Task
Exactly repeat all the records below, omitting the images they hold.

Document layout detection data

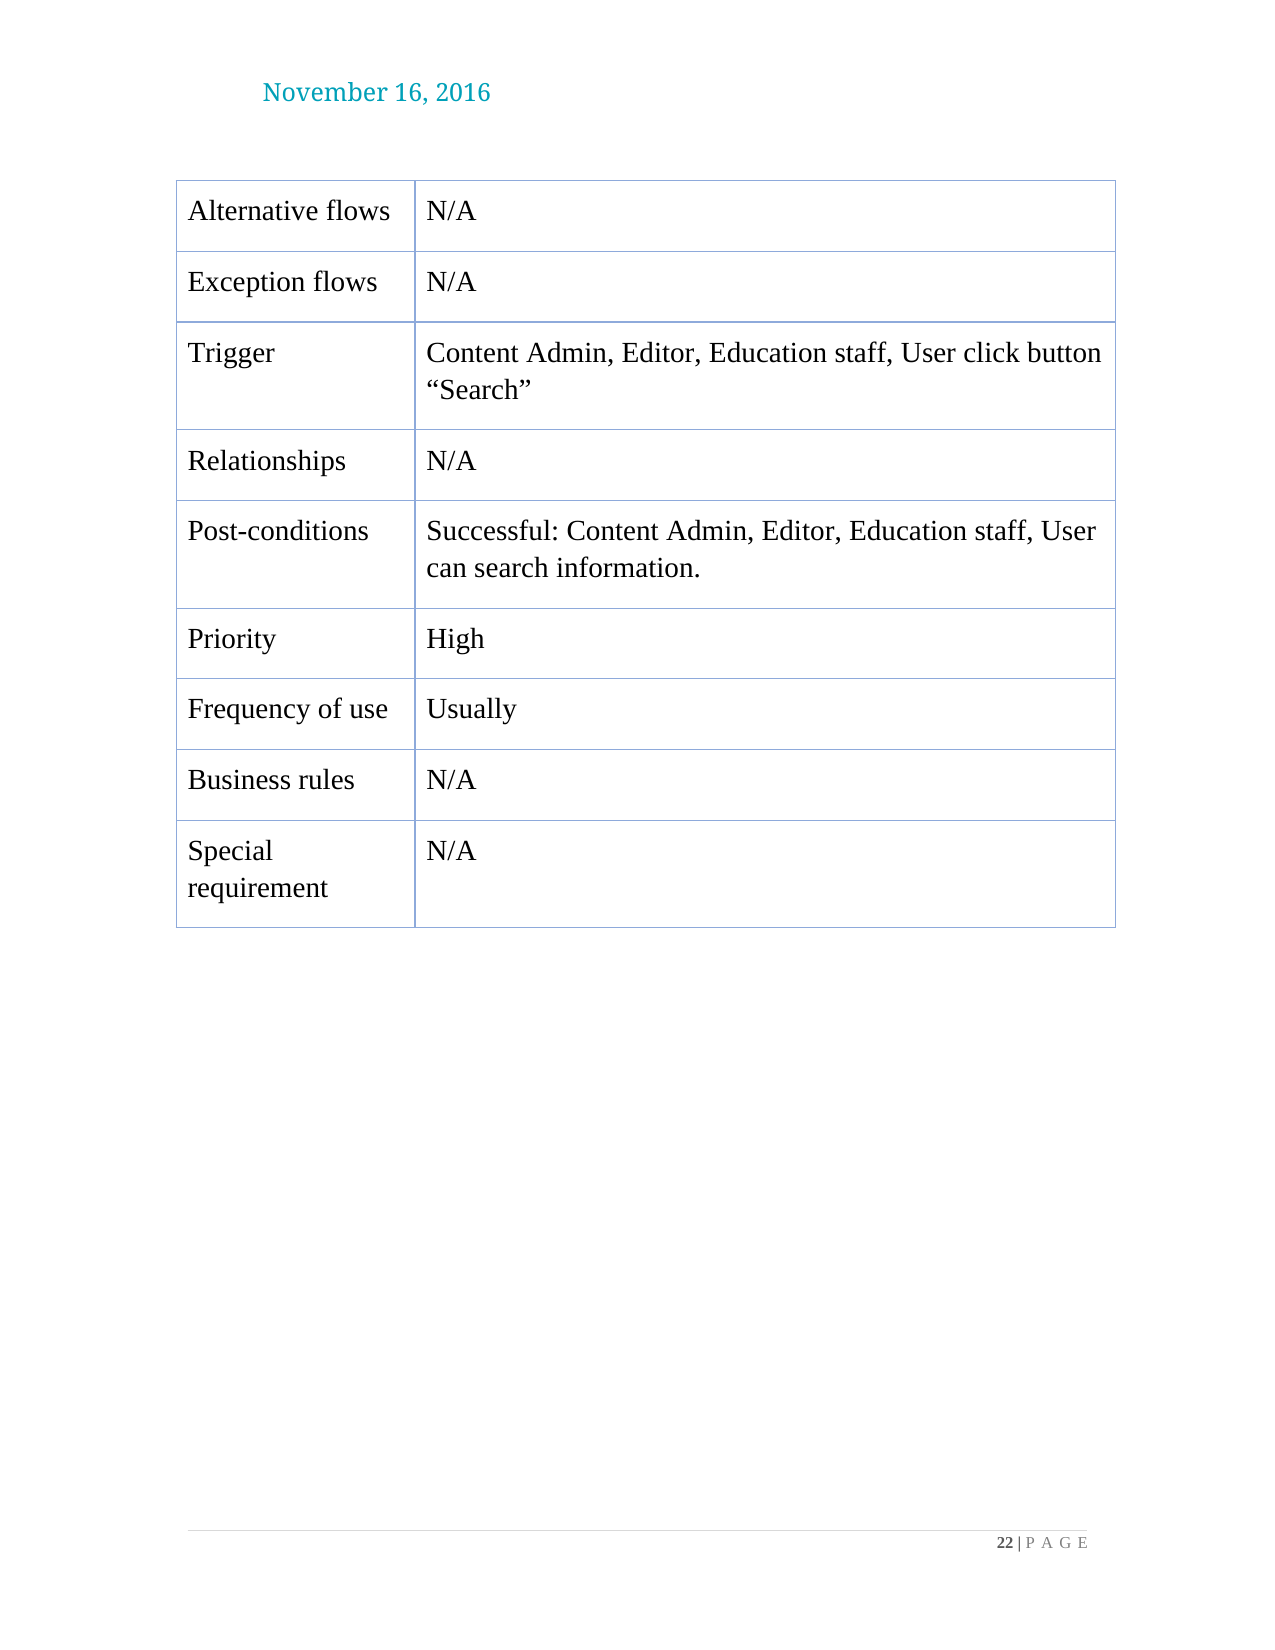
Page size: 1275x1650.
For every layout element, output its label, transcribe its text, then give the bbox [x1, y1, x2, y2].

table_cell N/A [416, 181, 1115, 251]
table_cell High [416, 609, 1115, 678]
table_cell Successful: Content Admin, Editor, Education staff, User can search information. [416, 501, 1115, 607]
table_cell N/A [416, 821, 1115, 927]
table_cell Exception flows [177, 252, 414, 321]
table_cell Alternative flows [177, 181, 414, 251]
table_cell Relationships [177, 430, 414, 500]
table_cell Content Admin, Editor, Education staff, User click button “Search” [416, 323, 1115, 429]
table_cell Special requirement [177, 821, 414, 927]
table_cell Frequency of use [177, 679, 414, 749]
table_cell Priority [177, 609, 414, 678]
table_cell Usually [416, 679, 1115, 749]
table_cell N/A [416, 430, 1115, 500]
table_cell N/A [416, 750, 1115, 819]
table_cell Business rules [177, 750, 414, 819]
table_cell Trigger [177, 323, 414, 429]
table_cell N/A [416, 252, 1115, 321]
table_cell Post-conditions [177, 501, 414, 607]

Expected answer
Page size: 1275x1650.
For every layout element, output its label, transcribe its text, then give the bbox [x1, y1, x2, y2].

table_cell N/A [416, 181, 1115, 251]
table_cell High [416, 609, 1115, 678]
table_cell Successful: Content Admin, Editor, Education staff, User can search information. [416, 501, 1115, 607]
table_cell N/A [416, 821, 1115, 927]
table_cell Exception flows [177, 252, 414, 321]
table_cell Alternative flows [177, 181, 414, 251]
table_cell Relationships [177, 430, 414, 500]
table_cell Content Admin, Editor, Education staff, User click button “Search” [416, 323, 1115, 429]
table_cell Special requirement [177, 821, 414, 927]
table_cell Frequency of use [177, 679, 414, 749]
table_cell Priority [177, 609, 414, 678]
table_cell Usually [416, 679, 1115, 749]
table_cell N/A [416, 430, 1115, 500]
table_cell N/A [416, 750, 1115, 819]
table_cell Business rules [177, 750, 414, 819]
table_cell Trigger [177, 323, 414, 429]
table_cell N/A [416, 252, 1115, 321]
table_cell Post-conditions [177, 501, 414, 607]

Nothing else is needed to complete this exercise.